When it comes to gun laws, the enthusiast acts at his peril.

So, what are you supposed to do?

Stranded gun owners like Revell have the option of going to law enforcement representatives at an airport or to airport personnel before they retrieve their luggage. The careful owner will do so and explain his situation, requesting that his firearm and ammunition be held for him overnight

I don’t think had I been stuck in Cali that that thought would have crossed my mind.

Only applies to personal vehicles, apparently.

5 Responses to “FOPA and Air Travel”

  1. JKB Says:

    It was months ago that I read a post about how to travel with checked weapons. The basic advice is under no circumstances should you take possession of your luggage from the airline while in hostile territory. Leave it checked until you get to a destination in a free area. If you are forced to take possession, do not take possession but rather involve the police to try to find a reasonable solution that does not put you in constructive possession in the hostile areas jurisdiction.

    Even traveling by car, you should not stop overnight in hostile territory unless it is physically impossible to reach a free area in a reasonable travel time. FOPA allows you to transport the weapons but you must move through hostile territory expeditiously with minimal lingering for food and fuel. If you stop, a firearm in the trunk of your car could be considered readily accessible.

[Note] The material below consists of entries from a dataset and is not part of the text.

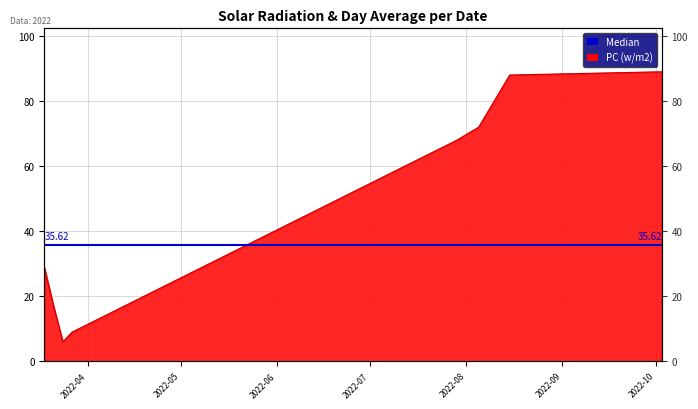

Where does the data first go above 68?

2022-08-05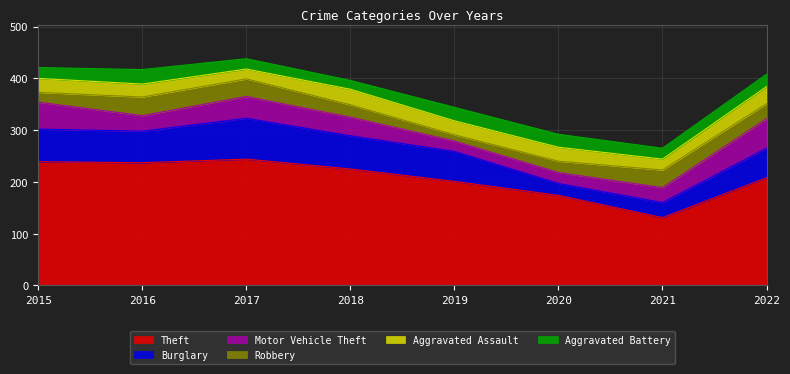

Count the number of categories in the chart.

8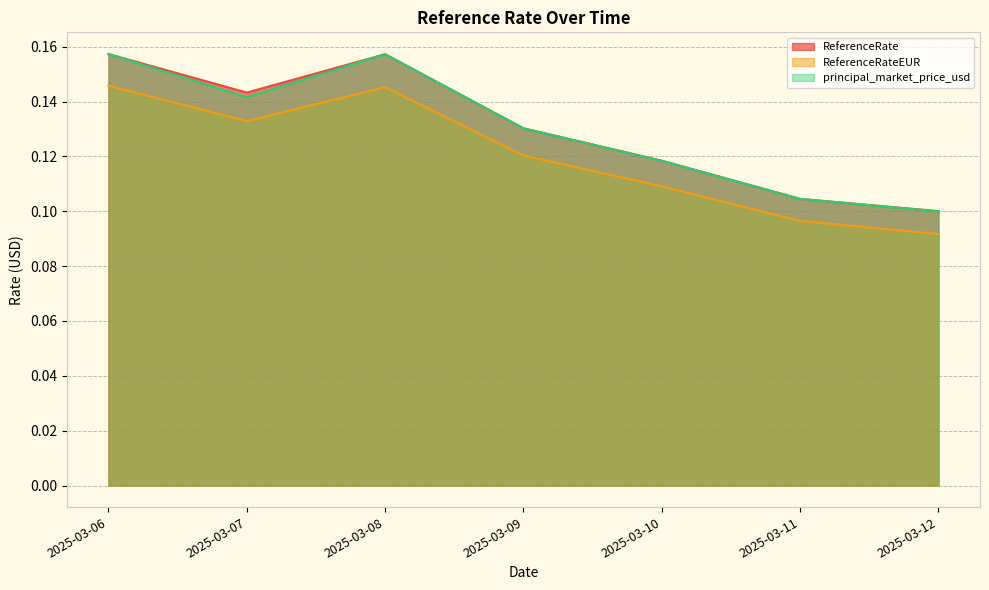

True or false: ReferenceRate has a value of 0.0 at 2025-03-10.

False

    I wonder if the firearm was in a locked case but the keys were not in your possession but overnighted to your destination if it would help you in these situations.

  2. Kristopher Says:

    Re-enactors have a habit of mailing their firearms ahead as general delivery to themselves for just this reason.

    They pick up their package at the post office in the town the event is in.

    If it’s a pistol, you need to use Fedex, and have them hold it as will-call at the distribution facility nearest your destination.

    As long as YOU pick the package up, you are not violating federal law.

  3. ka Says:

    Sad that in this country we refer to certain areas as “hostile” and “free”. To quote Rage, “Land of the free? Whoever told you that was your enemy.”

  4. ATLien Says:

    The best thing to do is to violently overthrow the state governments in question, complete with heads on pikes.

  5. ralph Says:

    Talked to my buddy in California today. It’s pretty bad when you start hoping for an earthquake (a BIG earthquake), just to get rid of some politicians.

    I don’t know why he stays there.